Phil wasn’t done talking. Now the way these boys have been working is to just scatter themselves around and act like customers. You can even talk to those young girls, just don’t diddle them. Don’t tell anyone you work here, but when trouble starts, just be ready. Jake here will tell you how he wants you to work. All the guys got up and left the table. The big guy, Del, stuck his hand out for me to shake. I smiled.

“So, what do you think?”

“Well,” I said, and I was hedging, “the guys look all right, and the club was a shock. It’s terrific. Makes me want to build one just like it. I have been in a lot of bars, and this is sure as hell a first.”

“It just came to me one night while I was doing some night fishing, out at Seneca Lake. I was just sitting there thinking about how some people are afraid of the dark, and then I thought about a guy in a jailhouse cell. He’s not afraid of the dark because he knows nobody can get him, and then I did a giant leap of logic and thought about redesigning my club, and piece by piece I got down to what you see.
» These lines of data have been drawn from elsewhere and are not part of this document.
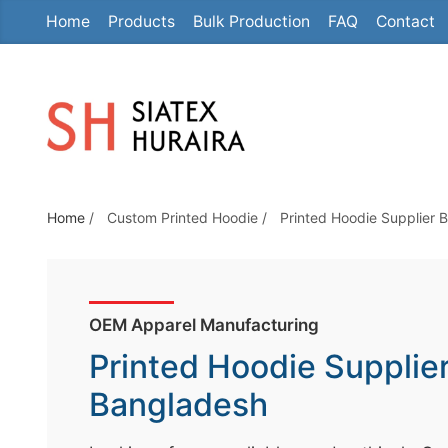
Home
Products
Bulk Production
FAQ
Contact
S
k
i
p
t
o
t
Home
/
Custom Printed Hoodie
/
Printed Hoodie Supplier 
h
e
c
o
OEM Apparel Manufacturing
n
Printed Hoodie Supplie
t
e
Bangladesh
n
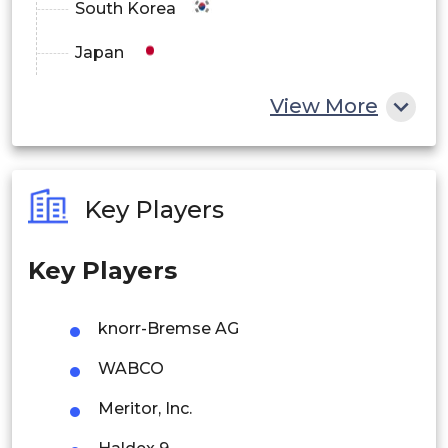
South Korea
Japan
China
View More
India
Australia
Key Players
Philippines
Key Players
Singapore
Malaysia
knorr-Bremse AG
Thailand
WABCO
Indonesia
Meritor, Inc.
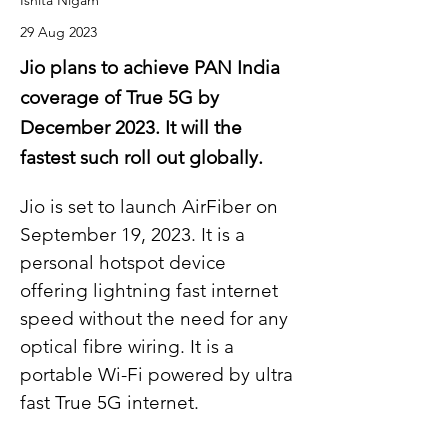
Ishita Nigam
29 Aug 2023
Jio plans to achieve PAN India
coverage of True 5G by
December 2023. It will the
fastest such roll out globally.
Jio is set to launch AirFiber on 
September 19, 2023. It is a 
personal hotspot device 
offering lightning fast internet 
speed without the need for any 
optical fibre wiring. It is a 
portable Wi-Fi powered by ultra 
fast True 5G internet.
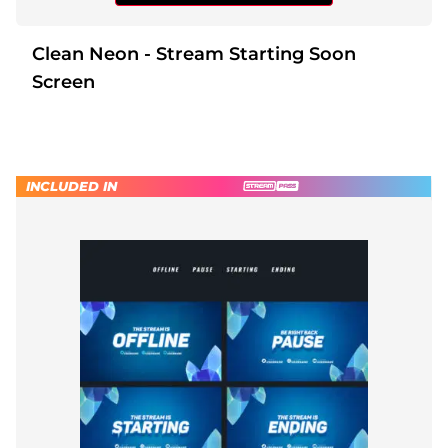
Clean Neon - Stream Starting Soon
Screen
INCLUDED IN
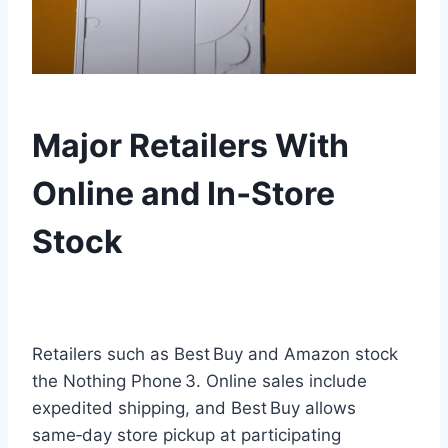
Major Retailers With
Online and In‑Store
Stock
Retailers such as Best Buy and Amazon stock
the Nothing Phone 3. Online sales include
expedited shipping, and Best Buy allows
same‑day store pickup at participating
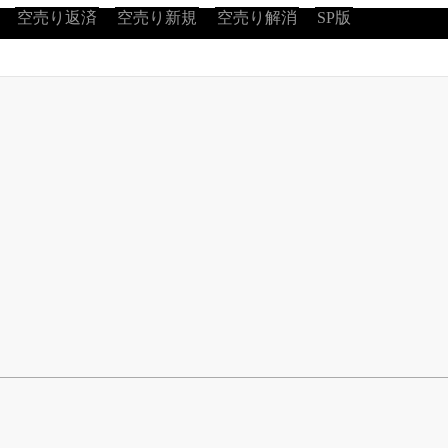
空売り返済
空売り新規
空売り解消
SP版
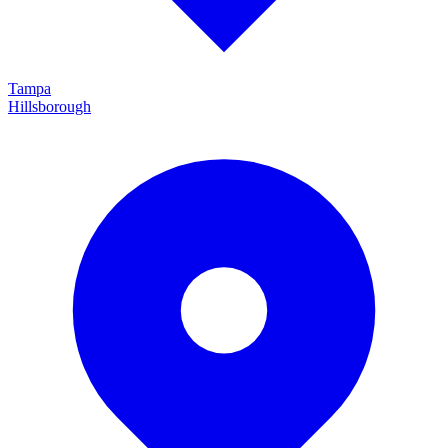
Tampa
Hillsborough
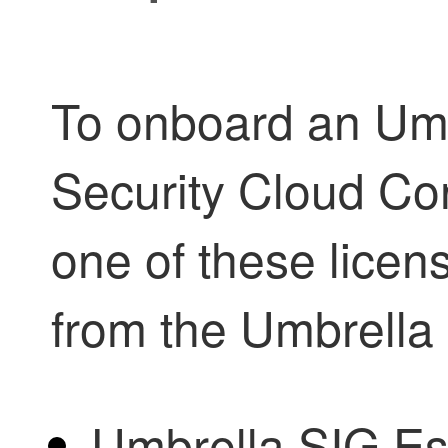
To onboard an Umb
Security Cloud Con
one of these lice
from the Umbrella
Umbrella SIG Es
“Everything is stucco or plastic. Tables and chairs, all plastic, but the rock formations are painted stucco.

“Nobody here in Guernsey County, has ever seen anything like it.”

“More like the whole world,” I put in.

“Well, I don’t mind telling you, I’m damn proud of it. You know some guys design buildings or bridges, or even paint pictures. I designed a nightclub. My club, my design.”

“I got to tell you, Phil. It’s some kind of wonderful,” and I meant every bit of it. I would enjoy working here. One thing for sure. In the event of a real barroom brawl, there were no chairs to throw or smash over someone’s head.

The way I was sitting, I could see the dance floor, but the figures were all dim, like ghosts, and that was because of the subdued lighting. But I thought I saw the face that went with those pretty eyes, dim? Yeah, but still pretty. I needed to caution myself. Keep my mind on business.

“Let me have the boys send you over another beer and you can just sit here and watch for a while, so you can just get the feel of the place.” I watched him walk back toward the bar, and that’s when I noticed the waitresses. They were wearing fur covered shorts and some kind of thing that came up to cover their boobies, but it only went over one shoulder, and then I had to smile as I remembered the comic strips. Caveman outfit. That Phil didn’t miss a trick.